第85話 ダンジョン案内

「ただいま、シャルマ」

「おかえりなさいませ、マスター」


 シャマルは使い魔としてダンジョンに紐付けされている。

 普通ならダンジョンマスターと一心同体である筈なのに、彼女はここから離れることができなかった。

 まるでダンジョンの裏の支配者の様だ。

 なんのために使い魔がいるか?

 俺はそこに当たりをつけ始めている。

 こいつらは……


「ダンジョンの状況は?」

「ほどほどという感じです。見た目は普通にCランクダンジョンで偽装してますね。扉の一切ないお仕置き部屋の意味合いがわかりかねますが」

「わからなくたっていいんだよ。転移対策だ」

「それを使えるのはマスターくらいでしょう?」

「いや、俺のダンジョンに群がるシーカー達も使えるぞ?」

「そういえばそうでした。なんでまたそんな面倒なことを?」

「ダンジョンマスターに関わる気なんてなかったからだ。そもそも俺をダンジョンマスターに任命したのはお前だろ?」

「何の事やら」


 カマをかけても箸にも棒にもかからない。

 だが俺の持論はこうだ。

 この使い魔がダンジョンコアそのものである可能性。

 ダンジョンとは彼女にとっての巣穴であり、ステータスだ。


 それを評価される身としては俺にあれこれ動けと言いたくなる気持ちもわかる。

 そもそもの話、使い魔ということは誰かに使役されている者。

 だがダンジョンマスターに忠誠は誓っておらず、えらくダンジョン贔屓だ。

 だからこそ腑に落ちなかった。

 一体誰の命令でダンジョンマスターを突き動かしているのか?


 答えは簡単だ。


 ダンジョンが何のためにシーカーを育て、溜め込んだマナをその内に溜め込むのか。

 それは献上する相手がいるからだ。

 つまりはその相手こそが使い魔の主人にして、ダンジョンの元を作った張本人。

 人かどうかは怪しいが、異世界エムベスと比較して魔王としておこう。


 で、その魔王は芳醇なマナを欲している。

 ダンジョンはシーカーを殺して蜜を溜め込み、王に捧げる蜜蜂制度を採用している。

 働き蜂は、モンスターを倒させることによってレベルアップという蜜を溜め込むシーカー。

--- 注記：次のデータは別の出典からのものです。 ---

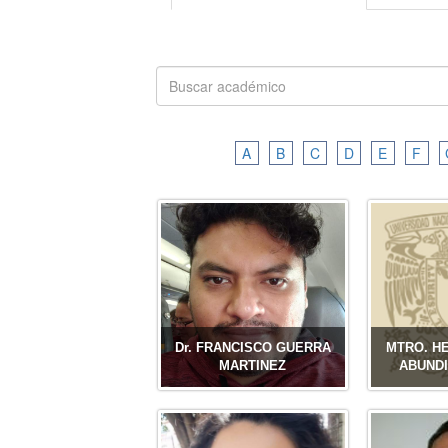
A
B
C
D
E
F
Dr. FRANCISCO GUERRA
MTRO. H
MARTINEZ
ABUND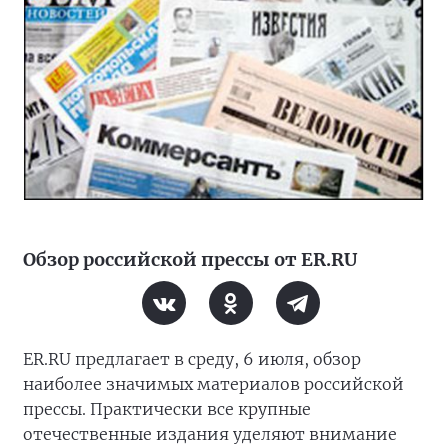
Обзор российской прессы от ER.RU
ER.RU предлагает в среду, 6 июля, обзор
наиболее значимых материалов российской
прессы. Практически все крупные
отечественные издания уделяют внимание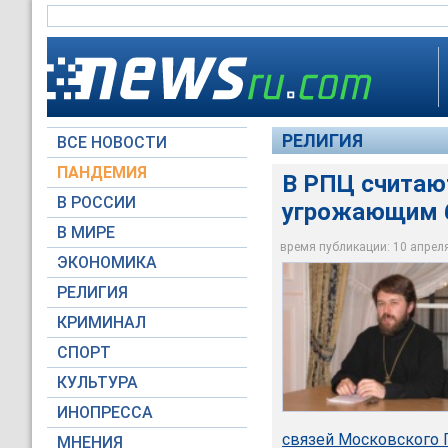
РЕЛИГИЯ
ВСЕ НОВОСТИ
ПАНДЕМИЯ
В РПЦ считаю
В РОССИИ
угрожающим 
Епископ Илларион за
В МИРЕ
поддержал бы это 
время публикации: 10 апреля 
ЭКОНОМИКА
www.archiepiskopia.
РЕЛИГИЯ
КРИМИНАЛ
СПОРТ
КУЛЬТУРА
ИНОПРЕССА
связей Московского 
МНЕНИЯ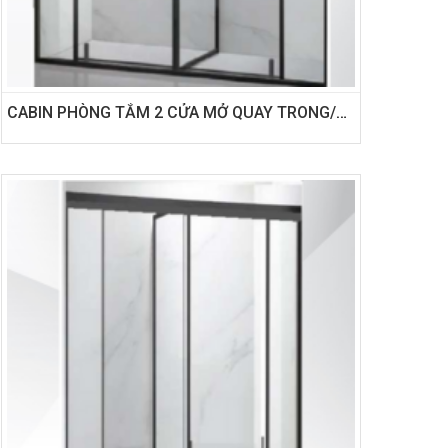
CABIN PHÒNG TẮM 2 CỬA MỞ QUAY TRONG/NGOÀI + CHIA PHÒNG VÁCH NGĂN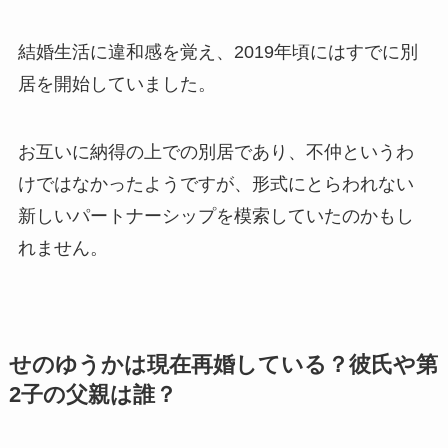
結婚生活に違和感を覚え、2019年頃にはすでに別
居を開始していました。
お互いに納得の上での別居であり、不仲というわ
けではなかったようですが、形式にとらわれない
新しいパートナーシップを模索していたのかもし
れません。
せのゆうかは現在再婚している？彼氏や第
2子の父親は誰？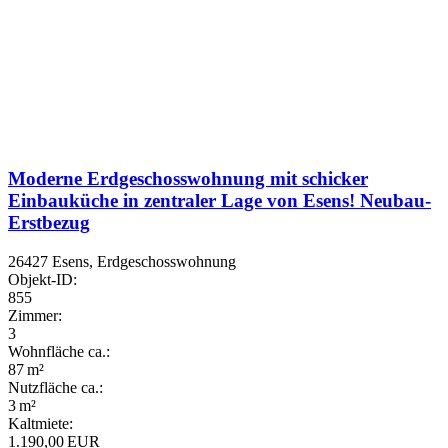
Moderne Erdgeschosswohnung mit schicker
Einbauküche in zentraler Lage von Esens! Neubau-
Erstbezug
26427 Esens, Erdgeschosswohnung
Objekt-ID:
855
Zimmer:
3
Wohnfläche ca.:
87 m²
Nutzfläche ca.:
3 m²
Kaltmiete:
1.190,00 EUR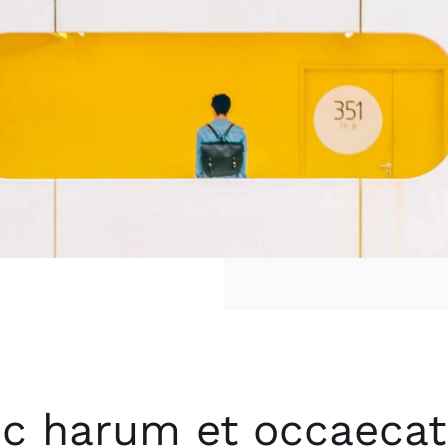
ic harum et occaecat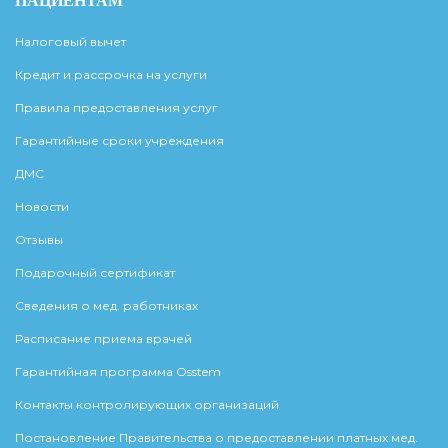
ПАЦИЕНТАМ
Налоговый вычет
Кредит и рассрочка на услуги
Правила предоставления услуг
Гарантийные сроки учреждения
ДМС
Новости
Отзывы
Подарочный сертификат
Сведения о мед. работниках
Расписание приема врачей
Гарантийная программа Osstem
Контакты контролирующих организаций
Постановление Правительства о предоставлении платных мед.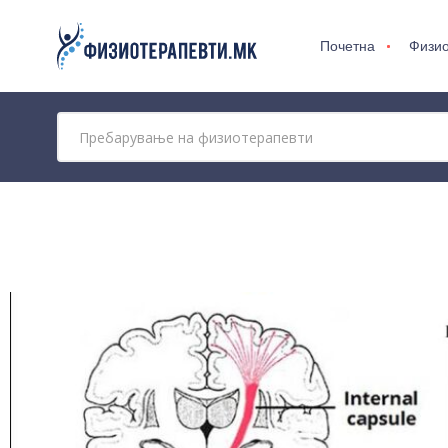
Почетна
Физио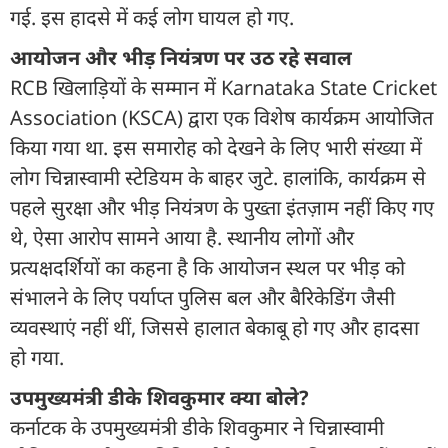
गई. इस हादसे में कई लोग घायल हो गए.
आयोजन और भीड़ नियंत्रण पर उठ रहे सवाल
RCB खिलाड़ियों के सम्मान में Karnataka State Cricket
Association (KSCA) द्वारा एक विशेष कार्यक्रम आयोजित
किया गया था. इस समारोह को देखने के लिए भारी संख्या में
लोग चिन्नास्वामी स्टेडियम के बाहर जुटे. हालांकि, कार्यक्रम से
पहले सुरक्षा और भीड़ नियंत्रण के पुख्ता इंतज़ाम नहीं किए गए
थे, ऐसा आरोप सामने आया है. स्थानीय लोगों और
प्रत्यक्षदर्शियों का कहना है कि आयोजन स्थल पर भीड़ को
संभालने के लिए पर्याप्त पुलिस बल और बैरिकेडिंग जैसी
व्यवस्थाएं नहीं थीं, जिससे हालात बेकाबू हो गए और हादसा
हो गया.
उपमुख्यमंत्री डीके शिवकुमार क्या बोले?
कर्नाटक के उपमुख्यमंत्री डीके शिवकुमार ने चिन्नास्वामी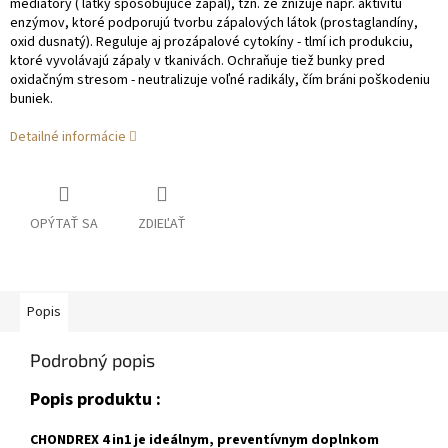
mediátory
( látky spôsobujúce zápal), tzn. že znižuje napr. aktivitu
enzýmov, ktoré podporujú tvorbu zápalových látok (prostaglandíny,
oxid dusnatý). Reguluje aj prozápalové cytokíny - tlmí ich produkciu,
ktoré vyvolávajú zápaly v tkanivách.
Ochraňuje tiež bunky pred
oxidačným stresom - neutralizuje voľné radikály, čím bráni poškodeniu
buniek.
Detailné informácie
OPÝTAŤ SA
ZDIEĽAŤ
Popis
Podrobný popis
Popis produktu :
CHONDREX 4 in1 je ideálnym, preventívnym doplnkom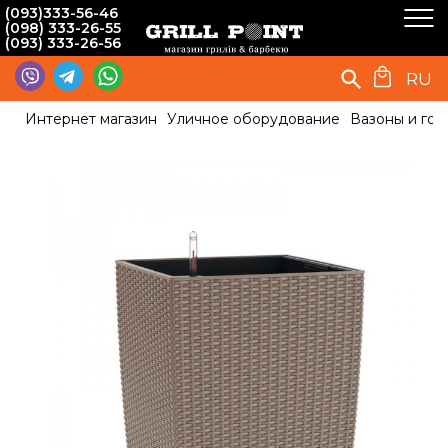
(093)333-56-46
(098) 333-26-55
(093) 333-26-56
RU
Интернет магазин
Уличное оборудование
Вазоны и гор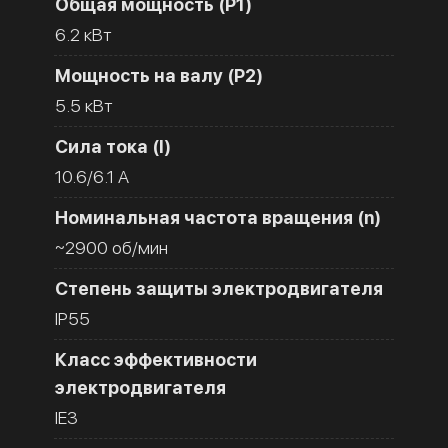
Общая мощность (Р1)
6.2 кВт
Мощность на валу (Р2)
5.5 кВт
Сила тока (I)
10.6/6.1 A
Номинальная частота вращения (n)
~2900 об/мин
Степень защиты электродвигателя
IP55
Класс эффективности
электродвигателя
IE3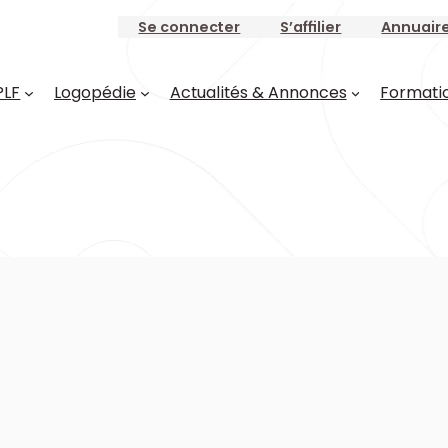
Se connecter
S’affilier
Annuair
PLF
Logopédie
Actualités & Annonces
Formati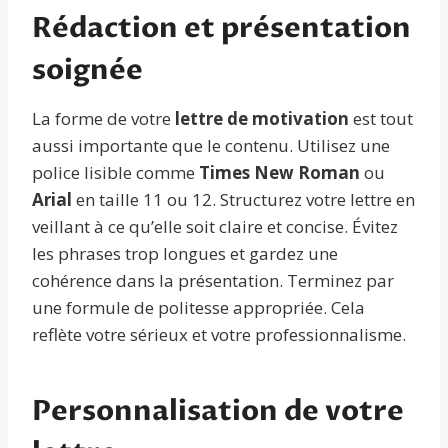
Rédaction et présentation
soignée
La forme de votre
lettre de motivation
est tout
aussi importante que le contenu. Utilisez une
police lisible comme
Times New Roman
ou
Arial
en taille 11 ou 12. Structurez votre lettre en
veillant à ce qu’elle soit claire et concise. Évitez
les phrases trop longues et gardez une
cohérence dans la présentation. Terminez par
une formule de politesse appropriée. Cela
reflète votre sérieux et votre professionnalisme.
Personnalisation de votre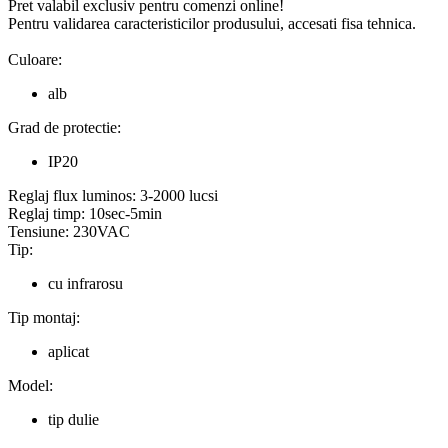
Pret valabil exclusiv pentru comenzi online!
Pentru validarea caracteristicilor produsului, accesati fisa tehnica.
Culoare:
alb
Grad de protectie:
IP20
Reglaj flux luminos:
3-2000 lucsi
Reglaj timp:
10sec-5min
Tensiune:
230VAC
Tip:
cu infrarosu
Tip montaj:
aplicat
Model:
tip dulie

 そしてそのシーカーをうまく育てて回収するのが俺達ダンジョンマスターに与えられた使命。


 上手いこと考えられてる。

 よくできてると思うよ。けど、人の命を食い物にするクソ野郎の思考だ。相容れない奴には違いない。

 だから俺は開幕宣戦布告をし、ダンジョンに誘い込んだ。


 そのトラップを踏んだ侵入者、新たなダンジョンマスターが飛ばされるのは別世界。

 献上する王がいない世界でせっせと蜜を溜め込ませる。

 そんな絵図を思い描く。あとは溜め込んだタイミングで奪いにいけば一石二鳥だ。

 そう唆してやれば、シャマルも悪い気はしないだろう。

 とは言っても、俺もずっとはこの世界にはいないからな。

 暇を見つけてくるようにはするよ。

 だからそう睨むな。


「マスター、入口に反応。シーカーじゃない、マスターです!」

「ようやくきたか、誰だ?」

「ポイントは累計で発表されてるけど使えば手持ちは減るもの。マスターと違ってその実を見せないでしょうね」

「お前も俺をズルだと思うか?」

「いいえ、問題はそのポイントをシーカーなんかに分け与える愚行を見直していただければ、私も思うところはありません」

「すぐ回収できるものをそうやって摘み取ろうとするからダメなんだ。そこから旨みが消えたら人は寄り付かないぞ? そういう意味ではチケット作戦は良かった。今ではそう思っているよ」

「災い転じて、と言う奴ですか?」

「難しい諺を知っているな。そら、早速ゴブリンふれあいランドに飛び込んだぞ?」


 シャマルとの雑談を取りやめ、巨大モニターに視線を向ける。

 そこには【餌を与えすぎないでください】との注意書きと【ドロップした魔石買い取ります】の看板が。


 そしてこのエリアの本領はここからだ。

 ゴブリンが越えられない柵の上から投石、あるいは魔法を使って優越感を得るためのエリアである。


 よくあるパワーレベリングゾーンだな。

 ゴブリンは弱いが、シーカーになる前の一般人には驚異だ。

 投石用の礫は無料だが、有料で弓矢やボウガンなどの武器が貸出されている。


 ここでは自動販売機にゴブリンの餌なるものが売っていて、与えるとレベルが上がって凶暴になるのだ。

 【餌を与えすぎないでください】はその布石。

 与えすぎるとエンチャント武器ですらダメージが通らなくなるのでこの看板がある。

 この仕掛けはレベルの停滞を緩和するためだけに置いてある。

 次に行くのが怖い人っているじゃん?

 そんな人のための配慮だ。


 そこを素通りする一行は、取るに足らないと思ったのだろう。

 そこで俺のダンジョンが違う姿を見せる。

 一つのマップをスルーすると、一転してふれあい要素は消え、逆に狩猟モードが解禁されるのだ。

 それが立場の逆転による窮地からのスタート。


 さっき人間がゴブリンにしていたように、高所からゴブリンが魔法でエンチャントされた武器を用いて人間ハンティングしにくる高難易度エリアへと変貌する。


 とは言っても相手はゴブリンだ。

 ダンジョンマスターになった過程でその攻撃を受けたことで痛くも痒くもない。

 なお、このエリアをスルーすると似たような仕掛けが働くのだ。


 場所は一転し、惑星ストリーム。

 一面がひらけた視界で、前後左右から蛮族が襲いかかるアトラクションが開催される。

 厳密にはダンジョンでもなければダンジョンモンスターでもない。

 消耗させるだけさせて入り口に戻される仕掛け。

 一向に進んでいる気さえしなくなり、ようやく諦めてくれた。


 討伐したらしたで、お迎えグレードは上がっていくんだが、下限ですらわくわくストリーム広場に通される仕様。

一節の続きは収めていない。